+++ Supplied information
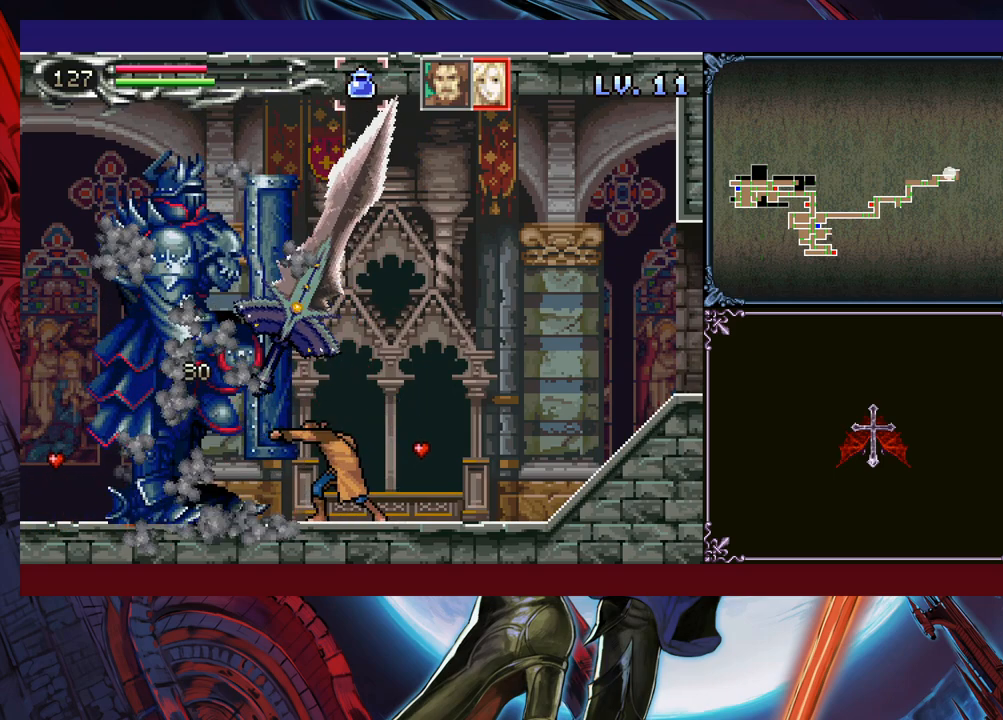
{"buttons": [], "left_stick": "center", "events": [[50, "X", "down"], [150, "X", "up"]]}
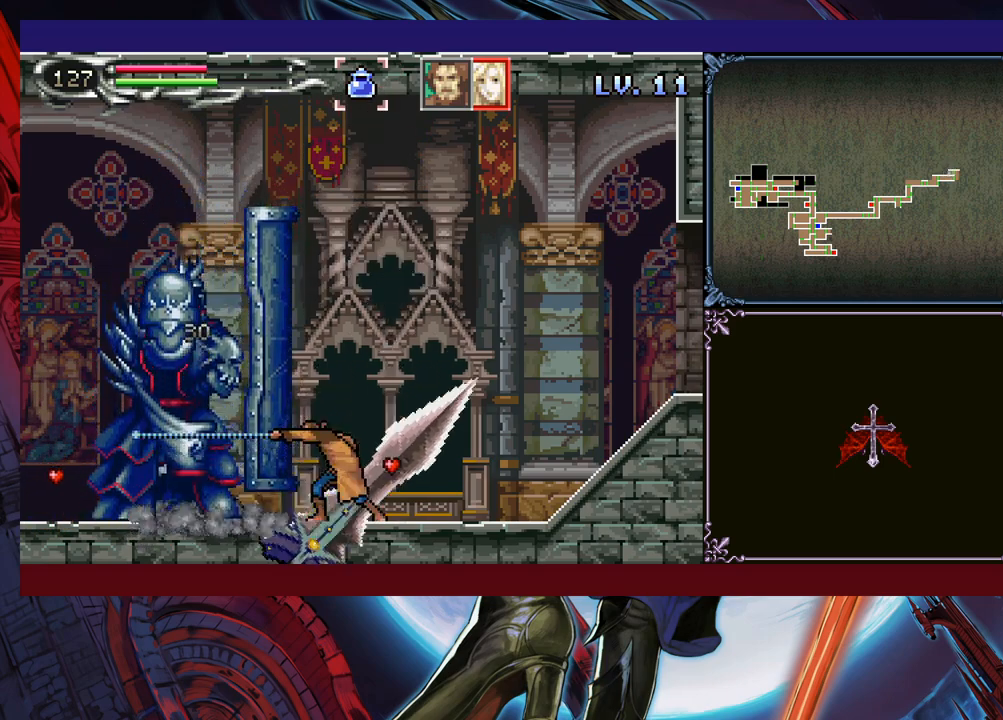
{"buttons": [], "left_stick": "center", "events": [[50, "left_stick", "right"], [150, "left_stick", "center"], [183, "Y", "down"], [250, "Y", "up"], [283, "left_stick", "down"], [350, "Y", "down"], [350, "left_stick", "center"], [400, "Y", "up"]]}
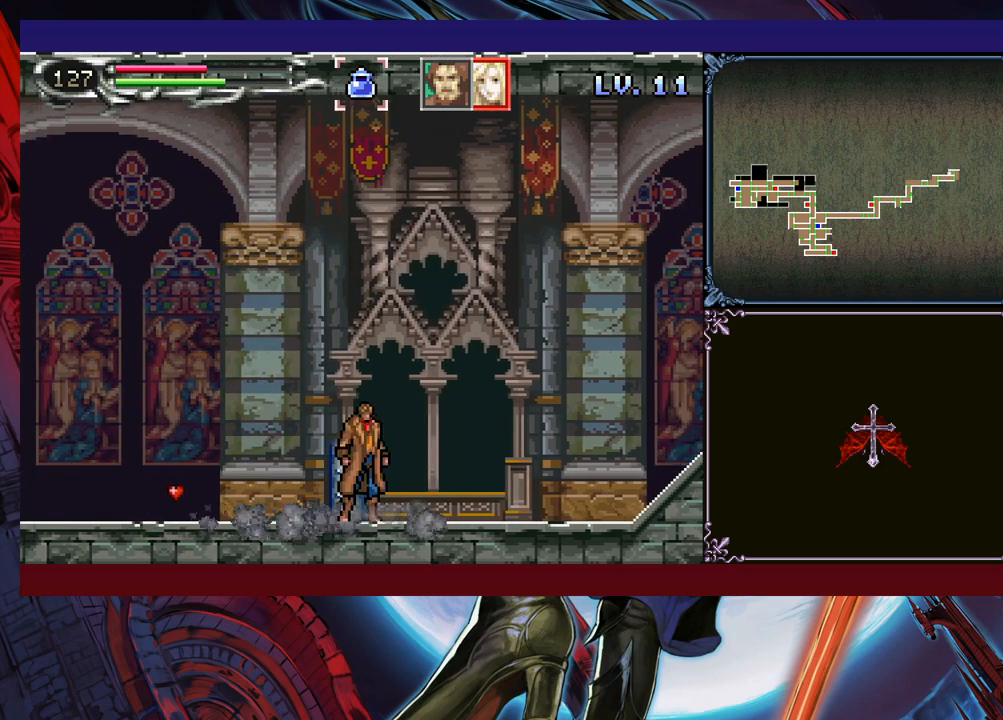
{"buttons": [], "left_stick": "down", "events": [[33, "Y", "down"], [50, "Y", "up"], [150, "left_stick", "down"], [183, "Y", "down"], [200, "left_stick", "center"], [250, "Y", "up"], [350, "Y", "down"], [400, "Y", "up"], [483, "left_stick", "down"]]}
++++++
Try it — The copy must match every line of the data exactly and contain no pictures.

Task result —
{"buttons": [], "left_stick": "center", "events": [[50, "X", "down"], [150, "X", "up"]]}
{"buttons": [], "left_stick": "center", "events": [[50, "left_stick", "right"], [150, "left_stick", "center"], [183, "Y", "down"], [250, "Y", "up"], [283, "left_stick", "down"], [350, "Y", "down"], [350, "left_stick", "center"], [400, "Y", "up"]]}
{"buttons": [], "left_stick": "down", "events": [[33, "Y", "down"], [50, "Y", "up"], [150, "left_stick", "down"], [183, "Y", "down"], [200, "left_stick", "center"], [250, "Y", "up"], [350, "Y", "down"], [400, "Y", "up"], [483, "left_stick", "down"]]}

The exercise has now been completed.